» **Problem requirements**
List each line of the data that holds the string "lines".

» **Provided data**

======

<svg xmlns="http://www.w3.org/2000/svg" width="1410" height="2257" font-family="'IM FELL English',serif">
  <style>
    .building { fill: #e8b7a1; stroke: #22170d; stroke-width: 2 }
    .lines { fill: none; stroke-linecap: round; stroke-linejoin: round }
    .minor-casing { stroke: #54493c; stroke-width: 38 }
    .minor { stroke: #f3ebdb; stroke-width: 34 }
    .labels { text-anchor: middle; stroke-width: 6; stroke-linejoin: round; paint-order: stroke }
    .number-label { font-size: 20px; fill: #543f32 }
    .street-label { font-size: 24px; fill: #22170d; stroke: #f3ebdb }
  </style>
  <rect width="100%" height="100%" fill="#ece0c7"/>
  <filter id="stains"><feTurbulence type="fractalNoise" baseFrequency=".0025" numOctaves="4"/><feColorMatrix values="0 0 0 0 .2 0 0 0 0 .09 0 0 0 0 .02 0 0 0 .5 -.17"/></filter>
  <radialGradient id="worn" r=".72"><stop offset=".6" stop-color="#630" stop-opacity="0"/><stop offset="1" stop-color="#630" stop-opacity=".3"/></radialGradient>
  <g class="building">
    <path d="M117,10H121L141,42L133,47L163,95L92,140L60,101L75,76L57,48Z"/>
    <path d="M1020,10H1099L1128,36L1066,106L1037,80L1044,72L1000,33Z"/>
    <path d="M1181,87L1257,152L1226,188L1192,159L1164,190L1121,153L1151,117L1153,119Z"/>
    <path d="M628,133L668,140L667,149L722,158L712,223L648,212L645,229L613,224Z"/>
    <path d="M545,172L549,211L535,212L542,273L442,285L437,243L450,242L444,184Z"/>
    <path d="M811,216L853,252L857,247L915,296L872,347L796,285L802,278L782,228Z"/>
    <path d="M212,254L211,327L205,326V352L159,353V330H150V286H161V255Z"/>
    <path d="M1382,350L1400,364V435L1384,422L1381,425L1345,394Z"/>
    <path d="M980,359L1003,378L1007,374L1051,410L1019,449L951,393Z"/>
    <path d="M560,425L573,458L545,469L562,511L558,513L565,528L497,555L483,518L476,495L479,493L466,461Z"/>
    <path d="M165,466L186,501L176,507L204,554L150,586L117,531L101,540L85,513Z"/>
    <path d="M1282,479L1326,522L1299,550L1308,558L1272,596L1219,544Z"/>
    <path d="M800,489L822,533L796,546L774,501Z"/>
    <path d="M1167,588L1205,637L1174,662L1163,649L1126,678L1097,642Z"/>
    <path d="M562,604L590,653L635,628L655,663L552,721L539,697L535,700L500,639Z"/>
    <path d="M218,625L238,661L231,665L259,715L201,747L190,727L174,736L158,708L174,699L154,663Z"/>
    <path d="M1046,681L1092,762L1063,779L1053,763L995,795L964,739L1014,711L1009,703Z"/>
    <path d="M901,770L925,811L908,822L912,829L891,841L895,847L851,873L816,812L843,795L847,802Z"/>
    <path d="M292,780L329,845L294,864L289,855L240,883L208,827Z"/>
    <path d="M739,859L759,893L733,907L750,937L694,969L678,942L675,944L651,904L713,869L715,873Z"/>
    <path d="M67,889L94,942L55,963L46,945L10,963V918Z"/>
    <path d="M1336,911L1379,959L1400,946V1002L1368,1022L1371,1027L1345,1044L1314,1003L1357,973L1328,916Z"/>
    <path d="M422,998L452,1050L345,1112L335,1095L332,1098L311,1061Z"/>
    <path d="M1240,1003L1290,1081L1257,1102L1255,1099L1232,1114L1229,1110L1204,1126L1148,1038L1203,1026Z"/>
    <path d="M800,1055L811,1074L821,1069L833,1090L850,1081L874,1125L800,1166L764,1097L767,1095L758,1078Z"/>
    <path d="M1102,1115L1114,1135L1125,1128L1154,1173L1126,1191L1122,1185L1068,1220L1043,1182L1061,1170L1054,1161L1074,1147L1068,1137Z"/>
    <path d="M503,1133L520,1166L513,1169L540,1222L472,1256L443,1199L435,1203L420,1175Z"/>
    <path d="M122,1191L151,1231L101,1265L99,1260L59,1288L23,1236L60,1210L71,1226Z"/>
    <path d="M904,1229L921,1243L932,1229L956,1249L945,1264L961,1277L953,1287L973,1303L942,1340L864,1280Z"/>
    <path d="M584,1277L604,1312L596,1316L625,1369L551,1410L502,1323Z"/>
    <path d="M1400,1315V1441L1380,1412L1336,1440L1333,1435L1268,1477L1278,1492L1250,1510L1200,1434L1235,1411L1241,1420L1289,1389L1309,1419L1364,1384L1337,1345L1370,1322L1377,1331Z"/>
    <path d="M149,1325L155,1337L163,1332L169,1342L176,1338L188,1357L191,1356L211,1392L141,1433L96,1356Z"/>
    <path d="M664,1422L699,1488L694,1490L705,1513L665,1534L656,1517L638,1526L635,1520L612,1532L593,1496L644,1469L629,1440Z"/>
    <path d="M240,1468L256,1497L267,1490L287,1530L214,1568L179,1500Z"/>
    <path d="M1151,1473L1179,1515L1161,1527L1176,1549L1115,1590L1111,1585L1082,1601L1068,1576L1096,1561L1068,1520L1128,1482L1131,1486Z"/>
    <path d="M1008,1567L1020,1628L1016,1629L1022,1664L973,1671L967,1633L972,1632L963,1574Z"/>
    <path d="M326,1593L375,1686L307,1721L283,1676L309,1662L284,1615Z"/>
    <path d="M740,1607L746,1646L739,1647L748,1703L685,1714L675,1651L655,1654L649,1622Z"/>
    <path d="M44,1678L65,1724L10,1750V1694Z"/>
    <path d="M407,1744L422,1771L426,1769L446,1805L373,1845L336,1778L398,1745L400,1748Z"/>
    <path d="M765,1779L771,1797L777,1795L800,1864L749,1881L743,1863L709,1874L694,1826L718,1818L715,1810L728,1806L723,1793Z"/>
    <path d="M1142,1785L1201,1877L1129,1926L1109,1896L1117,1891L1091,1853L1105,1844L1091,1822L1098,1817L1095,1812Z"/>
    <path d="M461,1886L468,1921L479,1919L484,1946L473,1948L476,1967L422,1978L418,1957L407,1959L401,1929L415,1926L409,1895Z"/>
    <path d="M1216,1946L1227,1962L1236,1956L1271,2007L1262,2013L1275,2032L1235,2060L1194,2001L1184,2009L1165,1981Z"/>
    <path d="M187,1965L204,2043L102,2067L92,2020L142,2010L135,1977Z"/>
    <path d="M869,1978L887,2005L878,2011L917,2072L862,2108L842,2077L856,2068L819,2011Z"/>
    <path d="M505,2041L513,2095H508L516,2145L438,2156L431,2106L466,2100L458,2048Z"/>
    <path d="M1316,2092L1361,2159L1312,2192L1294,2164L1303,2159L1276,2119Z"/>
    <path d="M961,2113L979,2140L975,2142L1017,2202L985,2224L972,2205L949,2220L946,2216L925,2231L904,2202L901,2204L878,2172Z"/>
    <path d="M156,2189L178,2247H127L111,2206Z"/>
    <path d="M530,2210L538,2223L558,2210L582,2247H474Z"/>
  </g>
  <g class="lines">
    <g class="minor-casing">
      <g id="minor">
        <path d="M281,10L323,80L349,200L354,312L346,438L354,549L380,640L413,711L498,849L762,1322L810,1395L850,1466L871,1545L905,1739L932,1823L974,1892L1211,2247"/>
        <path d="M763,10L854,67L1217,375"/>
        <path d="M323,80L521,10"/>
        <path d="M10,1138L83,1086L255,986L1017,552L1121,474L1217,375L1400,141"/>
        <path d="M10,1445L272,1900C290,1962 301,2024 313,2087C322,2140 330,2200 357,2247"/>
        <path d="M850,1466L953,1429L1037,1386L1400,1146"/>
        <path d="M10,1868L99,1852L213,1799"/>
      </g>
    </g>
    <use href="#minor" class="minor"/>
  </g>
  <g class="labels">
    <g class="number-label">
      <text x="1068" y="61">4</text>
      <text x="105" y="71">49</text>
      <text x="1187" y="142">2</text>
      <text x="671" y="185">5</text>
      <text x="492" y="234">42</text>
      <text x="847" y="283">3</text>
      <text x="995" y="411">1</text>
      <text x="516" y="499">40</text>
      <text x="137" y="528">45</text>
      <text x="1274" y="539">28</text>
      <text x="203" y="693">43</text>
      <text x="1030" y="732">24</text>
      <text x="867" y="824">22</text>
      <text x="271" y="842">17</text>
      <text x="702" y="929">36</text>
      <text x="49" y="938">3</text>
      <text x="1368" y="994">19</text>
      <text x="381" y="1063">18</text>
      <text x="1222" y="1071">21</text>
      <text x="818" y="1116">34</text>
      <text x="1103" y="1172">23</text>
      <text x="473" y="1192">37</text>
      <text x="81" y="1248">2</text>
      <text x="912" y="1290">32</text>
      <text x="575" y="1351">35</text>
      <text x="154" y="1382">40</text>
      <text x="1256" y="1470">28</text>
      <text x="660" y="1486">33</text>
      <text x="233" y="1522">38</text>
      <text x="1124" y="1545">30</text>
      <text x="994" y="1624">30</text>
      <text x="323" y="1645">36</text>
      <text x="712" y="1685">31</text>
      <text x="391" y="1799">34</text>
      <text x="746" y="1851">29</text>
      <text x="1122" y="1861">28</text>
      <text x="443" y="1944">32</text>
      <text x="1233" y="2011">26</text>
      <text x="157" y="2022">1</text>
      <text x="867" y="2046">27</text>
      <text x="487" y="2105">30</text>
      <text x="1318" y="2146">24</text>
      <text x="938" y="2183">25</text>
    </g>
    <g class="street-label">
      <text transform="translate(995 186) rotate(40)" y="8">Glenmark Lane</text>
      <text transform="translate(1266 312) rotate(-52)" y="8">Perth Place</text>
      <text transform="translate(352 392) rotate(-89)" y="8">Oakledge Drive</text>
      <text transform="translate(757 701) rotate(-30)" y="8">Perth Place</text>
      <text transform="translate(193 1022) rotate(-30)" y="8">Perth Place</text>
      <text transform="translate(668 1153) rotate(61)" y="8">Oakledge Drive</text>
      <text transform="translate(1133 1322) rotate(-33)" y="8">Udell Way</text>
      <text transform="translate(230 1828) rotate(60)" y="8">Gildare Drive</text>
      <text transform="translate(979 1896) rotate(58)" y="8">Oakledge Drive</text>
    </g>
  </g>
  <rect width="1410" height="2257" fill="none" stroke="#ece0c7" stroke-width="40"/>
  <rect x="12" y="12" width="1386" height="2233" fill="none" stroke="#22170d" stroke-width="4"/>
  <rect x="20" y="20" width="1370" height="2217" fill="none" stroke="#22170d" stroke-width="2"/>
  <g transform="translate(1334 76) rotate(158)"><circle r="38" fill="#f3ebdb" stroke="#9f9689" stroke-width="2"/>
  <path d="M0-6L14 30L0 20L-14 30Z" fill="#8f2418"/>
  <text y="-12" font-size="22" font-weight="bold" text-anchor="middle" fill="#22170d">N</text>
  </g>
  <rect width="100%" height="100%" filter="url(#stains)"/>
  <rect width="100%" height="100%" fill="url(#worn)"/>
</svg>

======

» **Answer to this exercise**
    .lines { fill: none; stroke-linecap: round; stroke-linejoin: round }
  <g class="lines">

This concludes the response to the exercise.